## Entries supplied
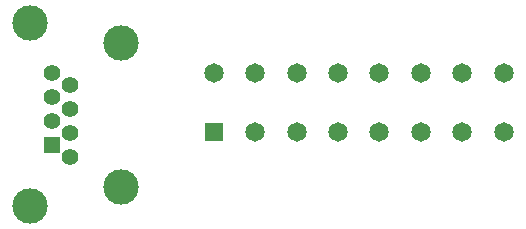
<source format=gbr>
%TF.GenerationSoftware,KiCad,Pcbnew,7.0.5*%
%TF.CreationDate,2023-11-09T00:00:04-05:00*%
%TF.ProjectId,rj45-breakout-board,726a3435-2d62-4726-9561-6b6f75742d62,0.1.0*%
%TF.SameCoordinates,Original*%
%TF.FileFunction,Copper,L2,Bot*%
%TF.FilePolarity,Positive*%
%FSLAX46Y46*%
G04 Gerber Fmt 4.6, Leading zero omitted, Abs format (unit mm)*
G04 Created by KiCad (PCBNEW 7.0.5) date 2023-11-09 00:00:04*
%MOMM*%
%LPD*%
G01*
G04 APERTURE LIST*
%TA.AperFunction,ComponentPad*%
%ADD10R,1.400000X1.400000*%
%TD*%
%TA.AperFunction,ComponentPad*%
%ADD11C,1.400000*%
%TD*%
%TA.AperFunction,ComponentPad*%
%ADD12C,3.000000*%
%TD*%
%TA.AperFunction,ComponentPad*%
%ADD13R,1.650000X1.650000*%
%TD*%
%TA.AperFunction,ComponentPad*%
%ADD14C,1.650000*%
%TD*%
G04 APERTURE END LIST*
D10*
%TO.P,J1,1,1*%
%TO.N,Net-(J2-1.1)*%
X63250000Y-75810000D03*
D11*
%TO.P,J1,2,2*%
%TO.N,Net-(J2-2.1)*%
X64770000Y-76830000D03*
%TO.P,J1,3,3*%
%TO.N,Net-(J2-3.1)*%
X64770000Y-74800000D03*
%TO.P,J1,4,4*%
%TO.N,Net-(J2-4.1)*%
X64770000Y-72770000D03*
%TO.P,J1,5,5*%
%TO.N,Net-(J2-5.1)*%
X63250000Y-73780000D03*
%TO.P,J1,6,6*%
%TO.N,Net-(J2-6.1)*%
X63250000Y-71750000D03*
%TO.P,J1,7,7*%
%TO.N,Net-(J2-7.1)*%
X63250000Y-69720000D03*
%TO.P,J1,8,8*%
%TO.N,Net-(J2-8.1)*%
X64770000Y-70740000D03*
D12*
%TO.P,J1,MH1,MH1*%
%TO.N,unconnected-(J1-PadMH1)*%
X61420000Y-81000000D03*
%TO.P,J1,MH2,MH2*%
%TO.N,unconnected-(J1-PadMH2)*%
X61420000Y-65560000D03*
%TO.P,J1,MH3,MH3*%
%TO.N,unconnected-(J1-PadMH3)*%
X69090000Y-79380000D03*
%TO.P,J1,MH4,MH4*%
%TO.N,unconnected-(J1-PadMH4)*%
X69090000Y-67180000D03*
%TD*%
D13*
%TO.P,J2,1,1.1*%
%TO.N,Net-(J2-1.1)*%
X76990000Y-74720000D03*
D14*
%TO.P,J2,2,1.2*%
X76990000Y-69720000D03*
%TO.P,J2,3,2.1*%
%TO.N,Net-(J2-2.1)*%
X80490000Y-74720000D03*
%TO.P,J2,4,2.2*%
X80490000Y-69720000D03*
%TO.P,J2,5,3.1*%
%TO.N,Net-(J2-3.1)*%
X83990000Y-74720000D03*
%TO.P,J2,6,3.2*%
X83990000Y-69720000D03*
%TO.P,J2,7,4.1*%
%TO.N,Net-(J2-4.1)*%
X87490000Y-74720000D03*
%TO.P,J2,8,4.2*%
X87490000Y-69720000D03*
%TO.P,J2,9,5.1*%
%TO.N,Net-(J2-5.1)*%
X90990000Y-74720000D03*
%TO.P,J2,10,5.2*%
X90990000Y-69720000D03*
%TO.P,J2,11,6.1*%
%TO.N,Net-(J2-6.1)*%
X94490000Y-74720000D03*
%TO.P,J2,12,6.2*%
X94490000Y-69720000D03*
%TO.P,J2,13,7.1*%
%TO.N,Net-(J2-7.1)*%
X97990000Y-74720000D03*
%TO.P,J2,14,7.2*%
X97990000Y-69720000D03*
%TO.P,J2,15,8.1*%
%TO.N,Net-(J2-8.1)*%
X101490000Y-74720000D03*
%TO.P,J2,16,8.2*%
X101490000Y-69720000D03*
%TD*%
M02*

</source>
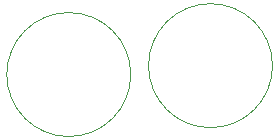
<source format=gm1>
G04*
G04 #@! TF.GenerationSoftware,Altium Limited,Altium Designer,18.0.9 (584)*
G04*
G04 Layer_Color=16711935*
%FSLAX25Y25*%
%MOIN*%
G70*
G01*
G75*
%ADD48C,0.00079*%
D48*
X174213Y24606D02*
G03*
X174213Y24606I-20669J0D01*
G01*
X126969Y21654D02*
G03*
X126969Y21654I-20669J0D01*
G01*
M02*

</source>
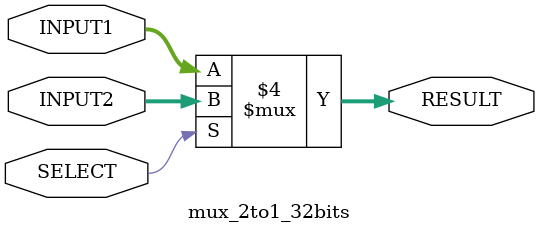
<source format=v>
`timescale 1ns/100ps
module mux_2to1_32bits(RESULT, INPUT1, INPUT2, SELECT);

	// port declarartion
	input [31:0] INPUT1, INPUT2;
	input SELECT;
	output reg [31:0]RESULT;

	always @(*) begin
	
		if( SELECT == 1'b1 )
			
			RESULT = INPUT2;

		else

			RESULT = INPUT1;
	

	end	

endmodule


</source>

## Exercise details
In the entries above, some lines hold the string "LIST". Copy each of them.

## The answer
G04 APERTURE LIST*
G04 APERTURE END LIST*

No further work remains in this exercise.